**ACTION ITEM:**
Return every line of the data below verbatim, in its original order.

☆ ☆ ☆

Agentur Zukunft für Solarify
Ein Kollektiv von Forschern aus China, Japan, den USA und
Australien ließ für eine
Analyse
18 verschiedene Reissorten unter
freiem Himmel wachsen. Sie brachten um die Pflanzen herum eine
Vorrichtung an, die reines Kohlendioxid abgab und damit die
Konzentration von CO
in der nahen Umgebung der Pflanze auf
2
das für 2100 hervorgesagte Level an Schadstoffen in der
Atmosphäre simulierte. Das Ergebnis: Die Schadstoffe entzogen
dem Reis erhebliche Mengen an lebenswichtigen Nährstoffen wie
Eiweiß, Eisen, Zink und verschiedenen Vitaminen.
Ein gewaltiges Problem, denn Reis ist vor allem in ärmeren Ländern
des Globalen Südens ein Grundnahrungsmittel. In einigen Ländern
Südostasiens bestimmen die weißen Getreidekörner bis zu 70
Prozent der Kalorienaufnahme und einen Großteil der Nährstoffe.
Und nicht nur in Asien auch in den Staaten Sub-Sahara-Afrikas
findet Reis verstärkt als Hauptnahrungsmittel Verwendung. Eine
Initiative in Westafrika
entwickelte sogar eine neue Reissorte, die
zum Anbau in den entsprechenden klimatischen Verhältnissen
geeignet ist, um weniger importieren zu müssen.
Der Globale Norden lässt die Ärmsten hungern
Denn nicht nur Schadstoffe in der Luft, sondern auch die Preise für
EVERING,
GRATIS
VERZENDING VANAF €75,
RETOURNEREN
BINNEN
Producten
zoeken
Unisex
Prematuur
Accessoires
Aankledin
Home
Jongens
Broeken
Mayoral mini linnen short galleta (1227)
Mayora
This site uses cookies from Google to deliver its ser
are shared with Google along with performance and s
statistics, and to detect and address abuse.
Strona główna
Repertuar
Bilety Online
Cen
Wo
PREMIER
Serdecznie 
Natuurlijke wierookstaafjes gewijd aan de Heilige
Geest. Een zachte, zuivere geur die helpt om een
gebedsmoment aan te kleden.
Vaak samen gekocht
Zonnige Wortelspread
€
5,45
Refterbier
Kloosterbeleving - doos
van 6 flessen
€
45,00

☆ ☆ ☆

**RESPONSE TO THIS EXERCISE:**
Agentur Zukunft für Solarify
Ein Kollektiv von Forschern aus China, Japan, den USA und
Australien ließ für eine
Analyse
18 verschiedene Reissorten unter
freiem Himmel wachsen. Sie brachten um die Pflanzen herum eine
Vorrichtung an, die reines Kohlendioxid abgab und damit die
Konzentration von CO
in der nahen Umgebung der Pflanze auf
2
das für 2100 hervorgesagte Level an Schadstoffen in der
Atmosphäre simulierte. Das Ergebnis: Die Schadstoffe entzogen
dem Reis erhebliche Mengen an lebenswichtigen Nährstoffen wie
Eiweiß, Eisen, Zink und verschiedenen Vitaminen.
Ein gewaltiges Problem, denn Reis ist vor allem in ärmeren Ländern
des Globalen Südens ein Grundnahrungsmittel. In einigen Ländern
Südostasiens bestimmen die weißen Getreidekörner bis zu 70
Prozent der Kalorienaufnahme und einen Großteil der Nährstoffe.
Und nicht nur in Asien auch in den Staaten Sub-Sahara-Afrikas
findet Reis verstärkt als Hauptnahrungsmittel Verwendung. Eine
Initiative in Westafrika
entwickelte sogar eine neue Reissorte, die
zum Anbau in den entsprechenden klimatischen Verhältnissen
geeignet ist, um weniger importieren zu müssen.
Der Globale Norden lässt die Ärmsten hungern
Denn nicht nur Schadstoffe in der Luft, sondern auch die Preise für
EVERING,
GRATIS
VERZENDING VANAF €75,
RETOURNEREN
BINNEN
Producten
zoeken
Unisex
Prematuur
Accessoires
Aankledin
Home
Jongens
Broeken
Mayoral mini linnen short galleta (1227)
Mayora
This site uses cookies from Google to deliver its ser
are shared with Google along with performance and s
statistics, and to detect and address abuse.
Strona główna
Repertuar
Bilety Online
Cen
Wo
PREMIER
Serdecznie 
Natuurlijke wierookstaafjes gewijd aan de Heilige
Geest. Een zachte, zuivere geur die helpt om een
gebedsmoment aan te kleden.
Vaak samen gekocht
Zonnige Wortelspread
€
5,45
Refterbier
Kloosterbeleving - doos
van 6 flessen
€
45,00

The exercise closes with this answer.